The rust jacked lintel expanded pretty good...not only up, but out as well. The shift in the brickwork remains stable so I won't be messing with that other than full depth crack repair and full re-pointing which will help in the disguise.


----------



## tjbnwi (Feb 24, 2009)

Perfect job for the Abortech AS-170.

Tom


----------



## superseal (Feb 4, 2009)

As you can see, they used timber as the interior wythe header and the through wall flashing consisting of heavy gauge galvanized. They should have run it down to the steel lintel, end dammed and weep holed it, but that's not the way they did it back in the day.

No matter, I'll be flashing it up with copper fabric and Protecto and tucking it under the existing galvy, which once again, appears to be in rather good shape for it's age. I've ripped many of these homes apart in the past and am always surprised at the good condition of the galvanized steel, albeit, it is quite a heavy gauge.


----------



## superseal (Feb 4, 2009)

tjbnwi said:


> Perfect job for the Abortech AS-170.
> 
> Tom


Mine has been sitting on the shelf for too long...my low impact pneumatics and homemade shaped chisels will run circles around it salvaging every brick.

For a geewhiz, it's a damn shame it doesn't see more action...it is a great tool however when truly needed.


----------



## tjbnwi (Feb 24, 2009)

If you're referring to Protecto Wrap, I'll suggest to you either Vycor Pro or 3M 8067. 

https://www.3m.com/3M/en_US/company...lashing-Tape-8067?N=5002385+3293242746&rt=rud

https://www.homedepot.com/p/Grace-4...ully-Adhered-Butyl-Flashing-5003629/206090956

I find both far superior to Protect Wrap. 

There is a leaning curve to handling either.

Tom


----------



## superseal (Feb 4, 2009)

I've been using a lot of DuPont tape...I love that stuff and can get it from J&L, gotta love 3M i'm sure, Grace I adore, but it's just a pain in the arse trying to find it locally.
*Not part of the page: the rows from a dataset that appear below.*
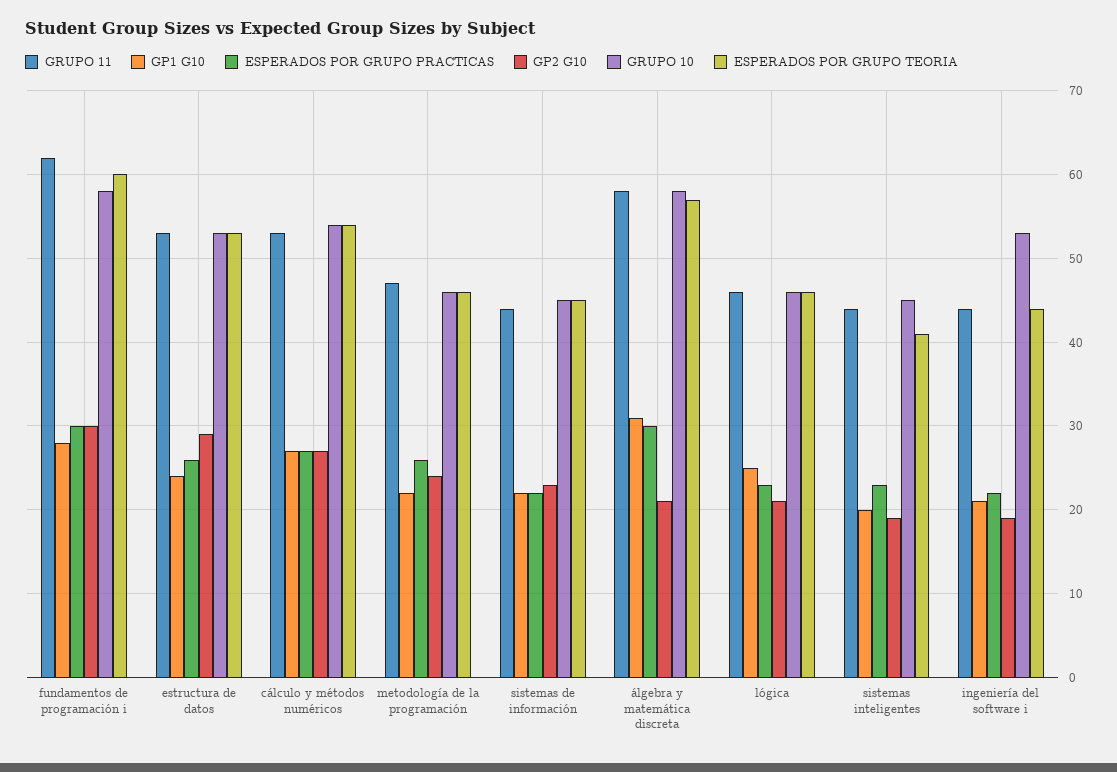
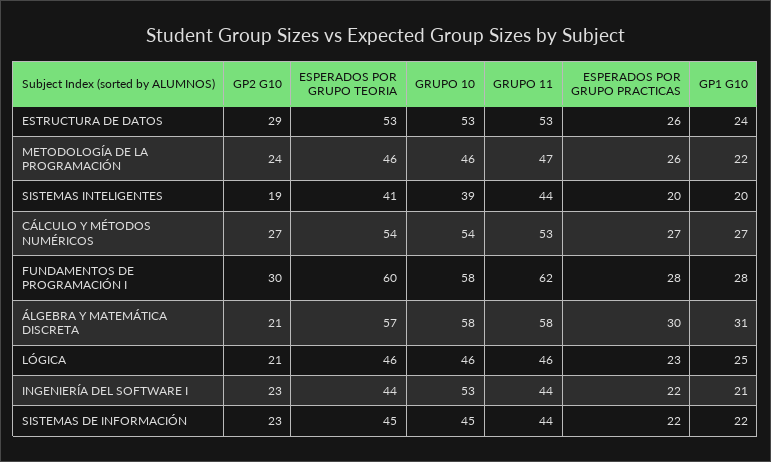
  {
    "GRUPO 11": {
      "fundamentos de programación i": 62,
      "estructura de datos": 53,
      "cálculo y métodos numéricos": 53,
      "metodología de la programación": 47,
      "sistemas de información": 44,
      "álgebra y matemática discreta": 58,
      "lógica": 46,
      "sistemas inteligentes": 44,
      "ingeniería del software i": 44
    },
    "GP1 G10": {
      "fundamentos de programación i": 28,
      "estructura de datos": 24,
      "cálculo y métodos numéricos": 27,
      "metodología de la programación": 22,
      "sistemas de información": 22,
      "álgebra y matemática discreta": 31,
      "lógica": 25,
      "sistemas inteligentes": 20,
      "ingeniería del software i": 21
    },
    "ESPERADOS POR GRUPO PRACTICAS": {
-     "fundamentos de programación i": 30,
+     "fundamentos de programación i": 28,
      "estructura de datos": 26,
      "cálculo y métodos numéricos": 27,
      "metodología de la programación": 26,
      "sistemas de información": 22,
      "álgebra y matemática discreta": 30,
      "lógica": 23,
-     "sistemas inteligentes": 23,
+     "sistemas inteligentes": 20,
      "ingeniería del software i": 22
    },
    "GP2 G10": {
      "fundamentos de programación i": 30,
      "estructura de datos": 29,
      "cálculo y métodos numéricos": 27,
      "metodología de la programación": 24,
      "sistemas de información": 23,
      "álgebra y matemática discreta": 21,
      "lógica": 21,
      "sistemas inteligentes": 19,
-     "ingeniería del software i": 19
+     "ingeniería del software i": 23
    },
    "GRUPO 10": {
      "fundamentos de programación i": 58,
      "estructura de datos": 53,
      "cálculo y métodos numéricos": 54,
      "metodología de la programación": 46,
      "sistemas de información": 45,
      "álgebra y matemática discreta": 58,
      "lógica": 46,
-     "sistemas inteligentes": 45,
+     "sistemas inteligentes": 39,
      "ingeniería del software i": 53
    },
    "ESPERADOS POR GRUPO TEORIA": {
      "fundamentos de programación i": 60,
      "estructura de datos": 53,
      "cálculo y métodos numéricos": 54,
      "metodología de la programación": 46,
      "sistemas de información": 45,
      "álgebra y matemática discreta": 57,
      "lógica": 46,
      "sistemas inteligentes": 41,
      "ingeniería del software i": 44
    }
  }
Protecto is alright, I like the thickness but cold weather adhesion suffers. Once bonded however, try getting it off. 

Yesterday, we had a Nor'easter storm that didn't let up until noon today...very damp still. The protecto did not want to stick to the wood header but it sure a chit stuck to the copper laminate.

I get what your saying though...


----------



## RacinMason (Oct 26, 2017)

tjbnwi said:


> Perfect job for the Abortech AS-170.
> 
> Tom


It is a very nice tool, but this small of a job really doesn't require it. Those brick probably fell out on their own!


----------



## Windycity (Oct 3, 2015)

Nice repair! Looks good


Sent from my iPhone using Tapatalk


----------



## superseal (Feb 4, 2009)

Back at the lintel job after I cleaned the wall and helped my nephew for a few days...I soaked it pretty good during the cleaning and facing North with the cooler temps, it took a few days to dry out. 

A full saw-cut wasn't in the budget for this job so I'll be using the flush method of re-pointing to match the rest of the house. 

This is a tough brick to point, rough edges everywhere and different size joints...I call it roller coaster brick...you gotta become one with your slicker and just ride over the bumps and bruises if you want to make any time...and money for that matter. I corrected a lot of holes and big chips in the brick using rainbow dye to match, you'll barley even notice where I did it. 

Getting dark early these days...


----------



## jomama (Oct 25, 2008)

Nice work as always! :thumbup:

I wish I could find someone of your caliber in my area, I constantly get calls for brick pointing/repair that I don't want to do, but don't feel confident in anyone in the area to give a referral. Keep up the good work!


----------



## cedarboarder (Mar 30, 2015)

Ya, that looks great. quite the job.


----------